A three-volume graphic novel written and illustrated by partners Alan Moore (V for Vendetta) and Melinda Gebbie, Lost Girls Collected ($75; Top Shelf) unfolds at the Hotel Himmelgarten in spring 1914. There, on the Austrian border, where only "madmen and magistrates cannot discern" between fact and fiction, three ladies of leisure meet. The aging Lady Alice Fairchild has just arrived from the African colonies. Wendy Potter, a London matron, is accompanying her dull husband, a naval armaments engineer. Lastly comes the freckled, naive but far-from-virginal Dotty Gale.
Gebbie and Moore's metaphorically elegant graphic-novel erotica, released Aug. 30 at No. 16 on the Amazon ranking, show the two crossing more dangerous frontiers than the usual fantasists. Naturally, the three ladies discover they share a ravenous sexual appetite. They also have a taste for storytelling and an uncertainty of where fantasy begins and reality ends. Recognize the three? Alice is the remains of the child who went down the rabbit hole; Dotty is the farm girl who rode a tornado; and Wendy was once lured out the window by a boy named Peter.
Moore and Gebbie posit their adventures as different versions of the ones chronicled by the firm of Baum, Barrie and Carroll. Alice was a product of sapphic Victorian girls' schools.

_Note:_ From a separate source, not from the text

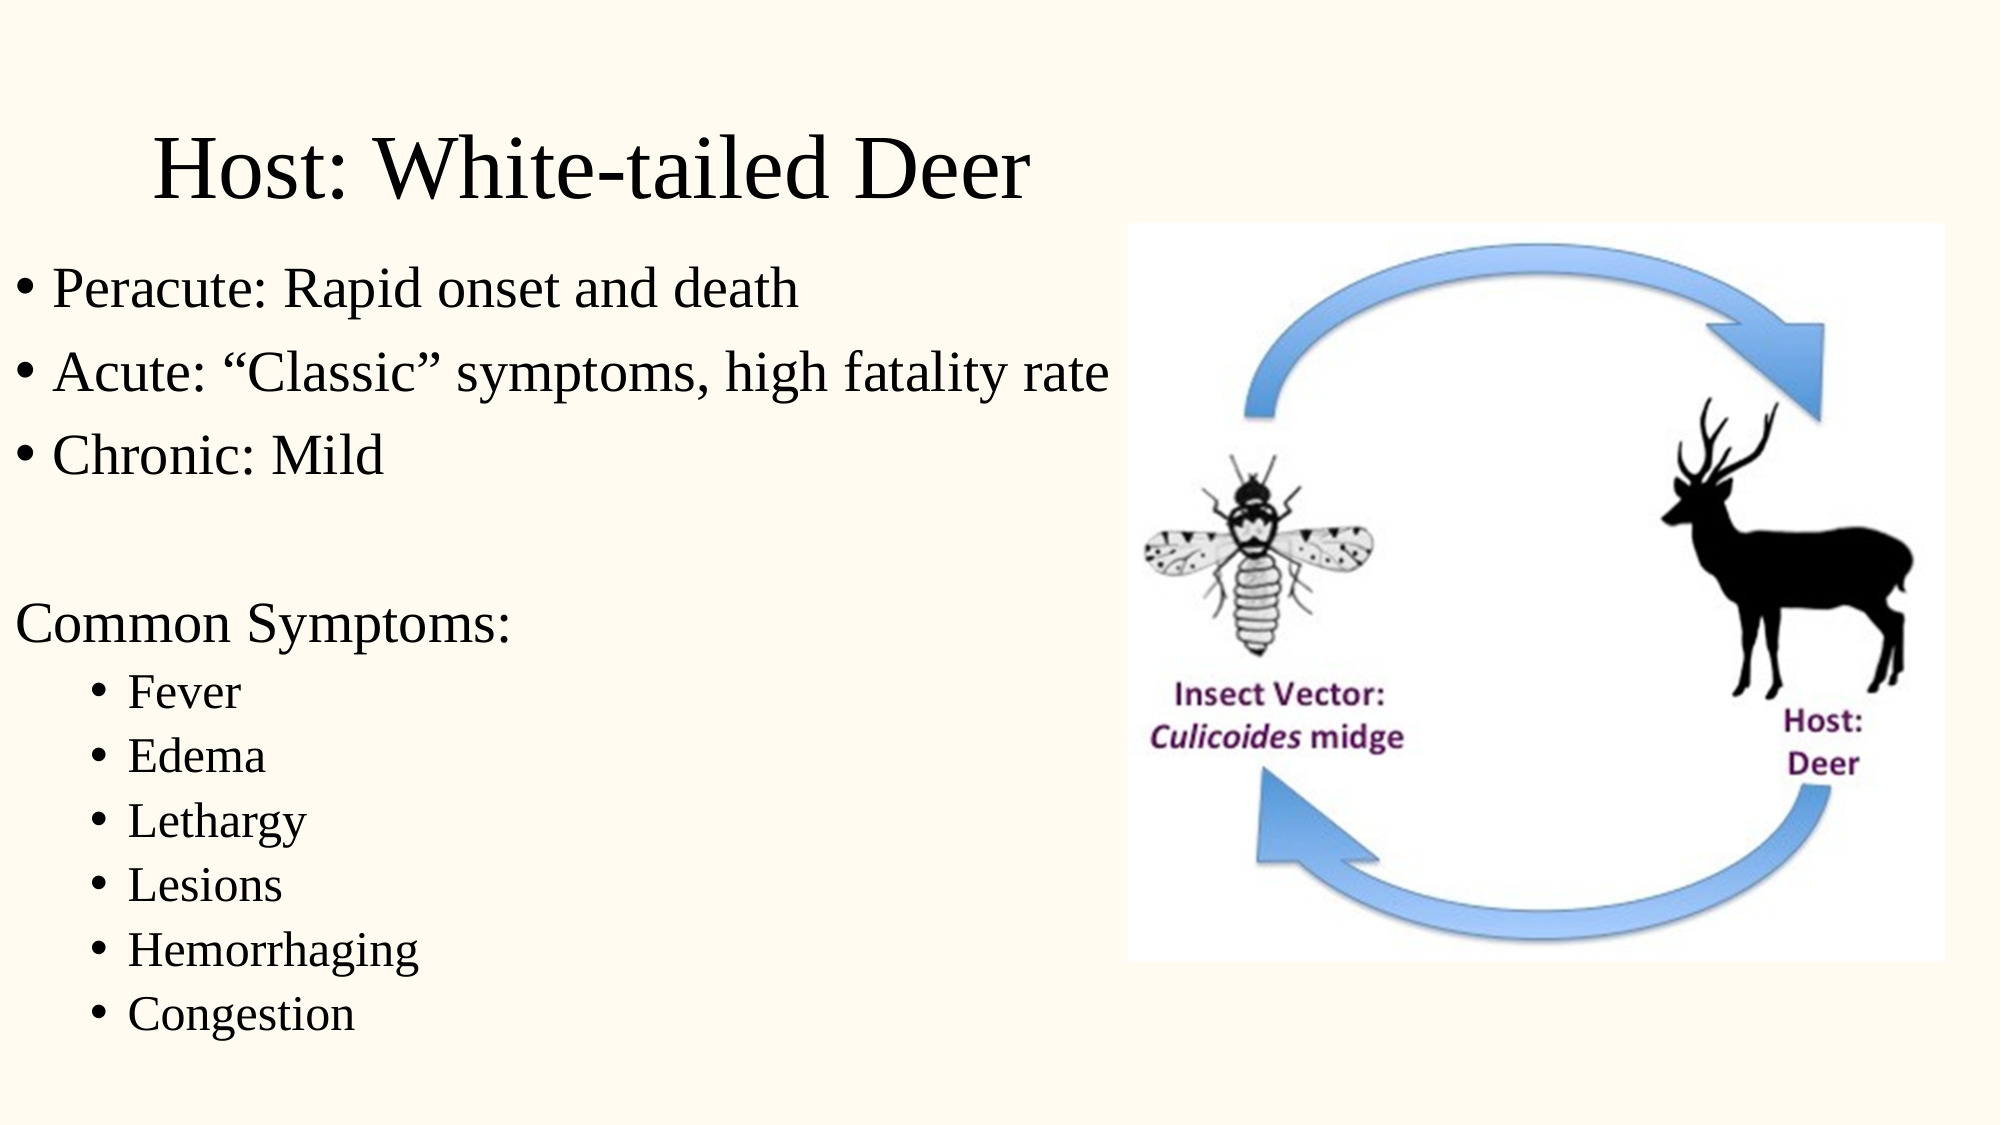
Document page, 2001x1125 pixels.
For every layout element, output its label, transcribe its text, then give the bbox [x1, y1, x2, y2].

picture [1127, 223, 1945, 962]
list Peracute: Rapid onset and death Acute: “Classic” symptoms, high fatality rate Chronic: Mild Common Symptoms: Fever Edema Lethargy Lesions Hemorrhaging Congestion [0, 249, 1863, 1125]
title Host: White-tailed Deer [137, 59, 1863, 249]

On the farm, Dorothy works her way through three muscular farmhands of little brain, courage and heart. And Wendy leaves her consensually incestuous nursery in favor of the city park where the street-urchin Peter plays.
Lost Girls begins with a mirror and concludes with a rifle butt shattering glass. The year 1914 is the hinge of the modern and the old world. The Great War is about to break out. And the Freudian world is stirring, ready to overturn the world of fantasy.
As an illustrator, Gebbie straddles the cusp of the Victorian and modernist eras. On a women-only picnic, augmented with opium, fauvist colors break out like a sudden storm, and the ladies transform into Rousseau-like beasts. Gebbie assays both the spidery lines of Aubrey Beardsley and the mottled green-gray passions of Egon Schiele. She also imagines Alphonse Mucha designs for a series of stained-glass windows honoring the Seven Deadly Sins.
Moore, who may be the most respected comics writer alive, has risked his reputation to find out whether people mean it when they talk about freedom of speech. In this elegantly mounted work, he and Gebbie put the graphic back into the graphic novel.
Reading Lost Girls, head swimming a little, one remembers the bursting vividness of the first underground comics when they came out. These late 1960s comics argued that fantasies of making love were as valid as the fantasies of violence that make up much of the comic-book realm. But underground comix were bulbously silly, sometimes deliberately ugly. Lost Girls, as regally illustrated as it is thoroughly scandalous, calls pornography "the enchanted parkland where the most secret and vulnerable of our many selves can play."
The artists have one other point. It's made through reference to the coming of World War I, the focus of dark male fantasies of conquest and glory. Lost Girls does seduce the innocent--the innocent, that is, who can't understand
the need for war, when there are beds that need to be filled and sheets that need to be wrecked.